Material for this task:
—————

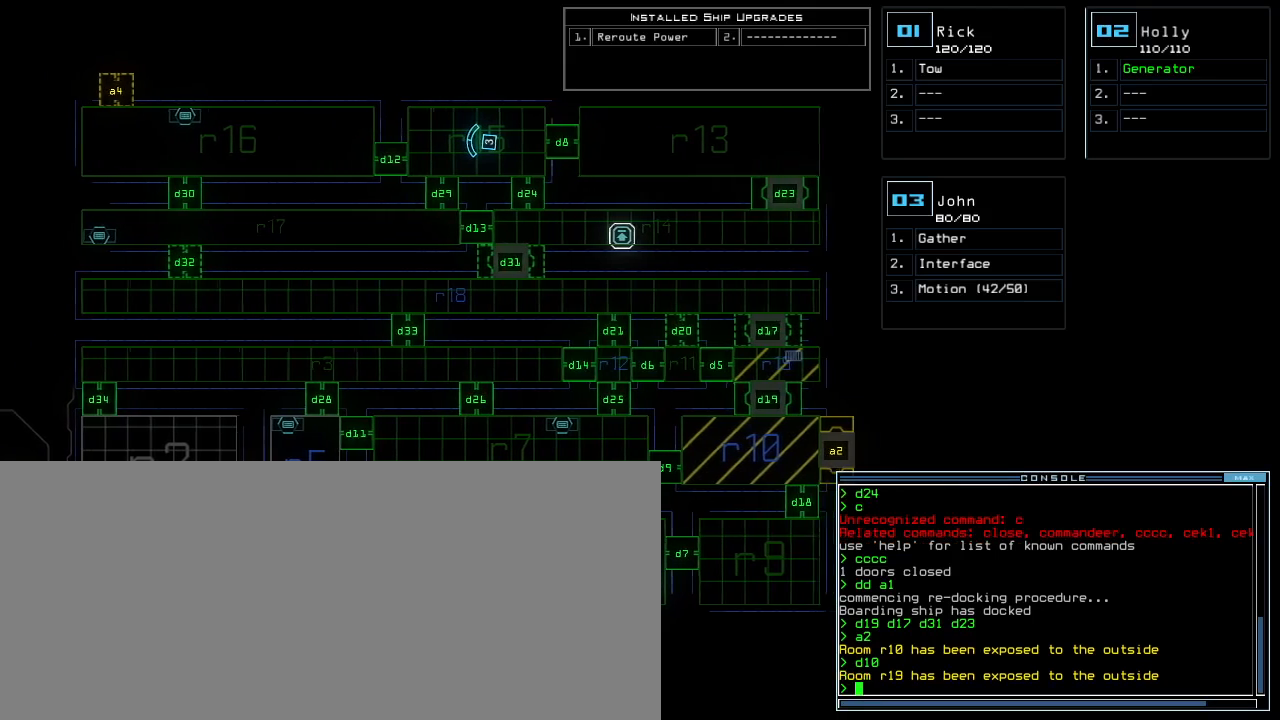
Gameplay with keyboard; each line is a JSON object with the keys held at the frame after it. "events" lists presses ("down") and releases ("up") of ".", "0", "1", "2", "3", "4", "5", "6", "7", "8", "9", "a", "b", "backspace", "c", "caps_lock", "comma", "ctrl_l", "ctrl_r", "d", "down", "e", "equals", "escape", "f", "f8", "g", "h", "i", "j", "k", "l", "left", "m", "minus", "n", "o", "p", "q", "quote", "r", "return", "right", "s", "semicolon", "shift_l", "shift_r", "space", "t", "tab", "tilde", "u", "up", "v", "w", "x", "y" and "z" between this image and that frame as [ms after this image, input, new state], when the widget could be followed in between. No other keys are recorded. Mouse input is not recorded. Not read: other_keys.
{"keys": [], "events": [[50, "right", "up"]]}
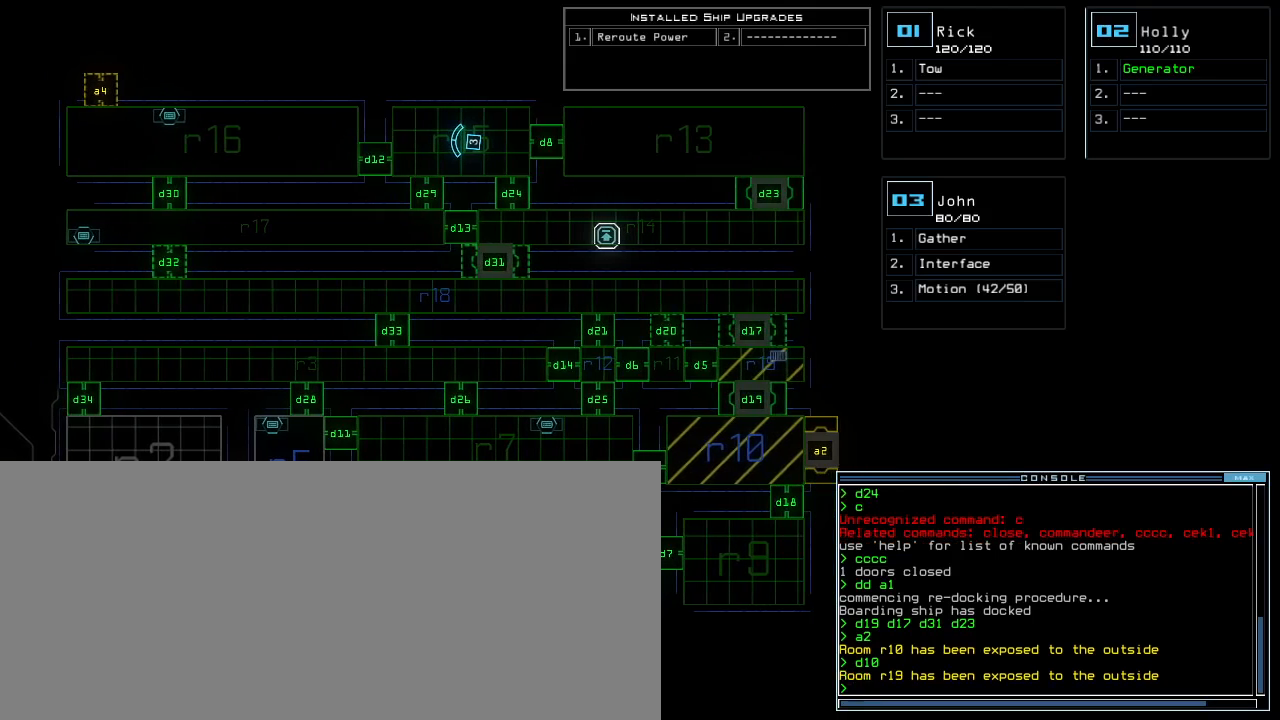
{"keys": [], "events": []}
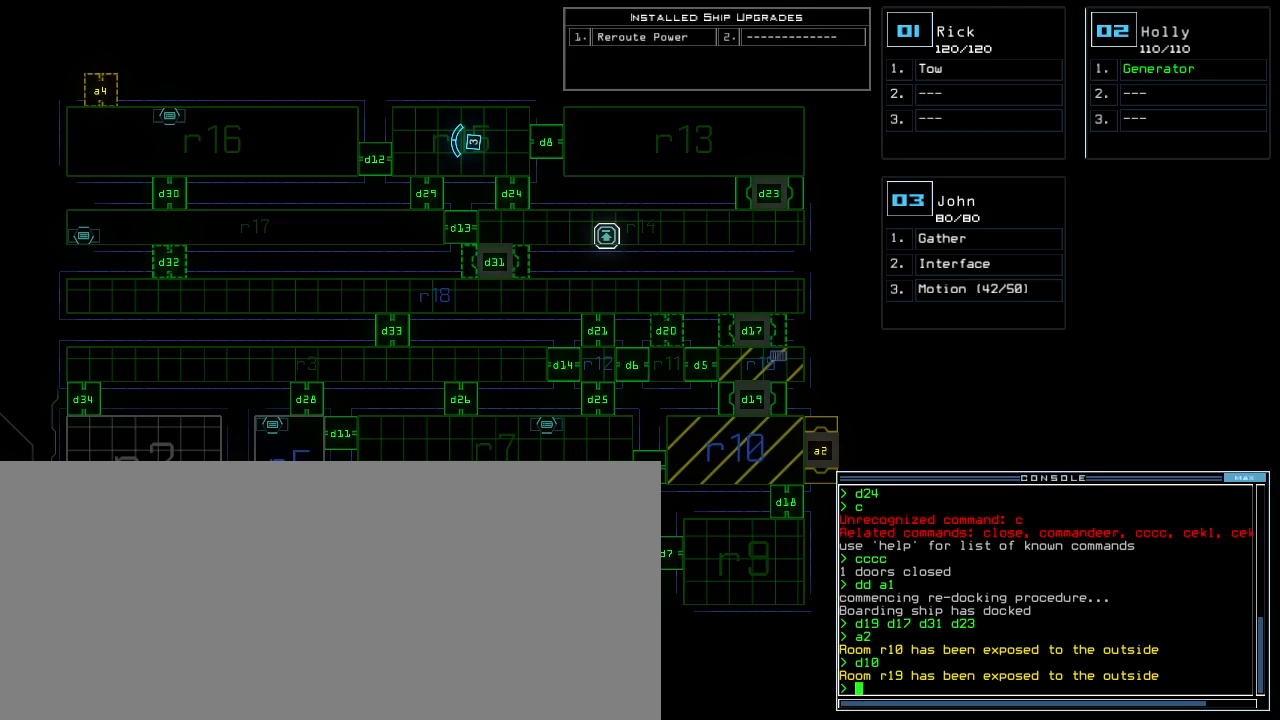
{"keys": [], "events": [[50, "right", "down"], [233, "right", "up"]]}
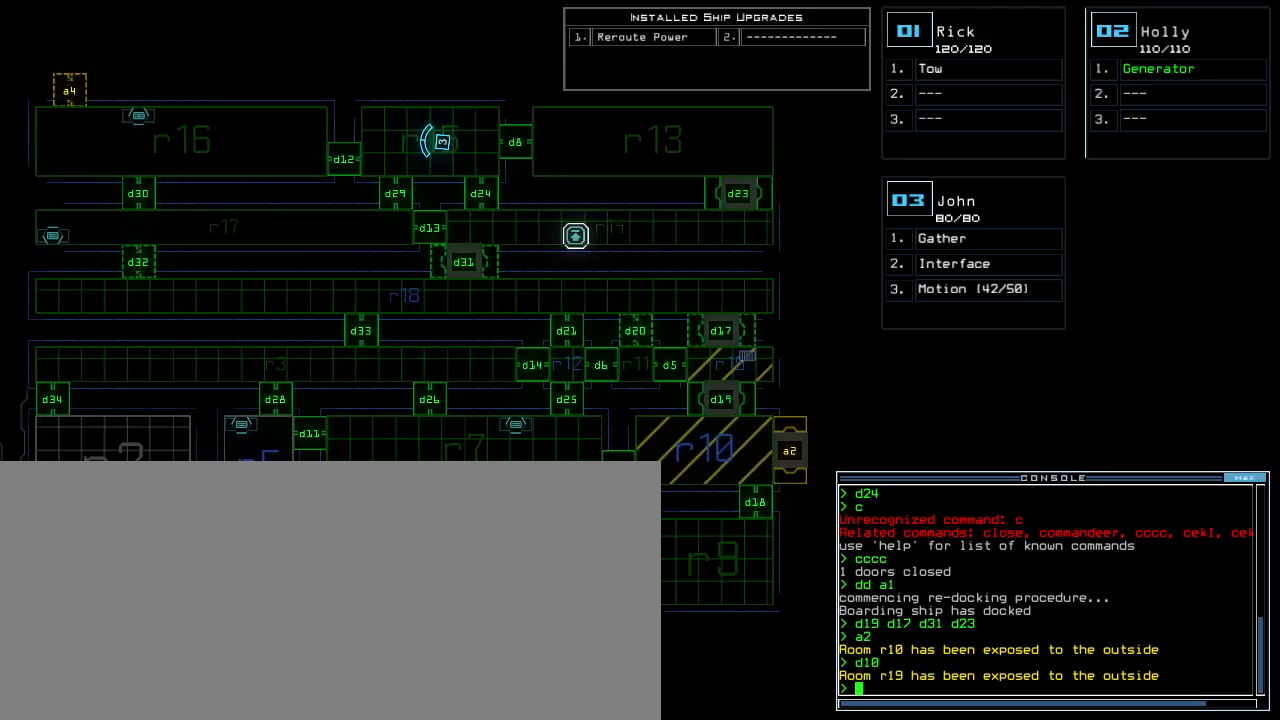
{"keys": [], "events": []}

—————

Task requirements: Apart from its pictures, the material above should be repeated exactly.

Solution to the problem:
Gameplay with keyboard; each line is a JSON object with the keys held at the frame after it. "events" lists presses ("down") and releases ("up") of ".", "0", "1", "2", "3", "4", "5", "6", "7", "8", "9", "a", "b", "backspace", "c", "caps_lock", "comma", "ctrl_l", "ctrl_r", "d", "down", "e", "equals", "escape", "f", "f8", "g", "h", "i", "j", "k", "l", "left", "m", "minus", "n", "o", "p", "q", "quote", "r", "return", "right", "s", "semicolon", "shift_l", "shift_r", "space", "t", "tab", "tilde", "u", "up", "v", "w", "x", "y" and "z" between this image and that frame as [ms after this image, input, new state], when the widget could be followed in between. No other keys are recorded. Mouse input is not recorded. Not read: other_keys.
{"keys": [], "events": [[50, "right", "up"]]}
{"keys": [], "events": []}
{"keys": [], "events": [[50, "right", "down"], [233, "right", "up"]]}
{"keys": [], "events": []}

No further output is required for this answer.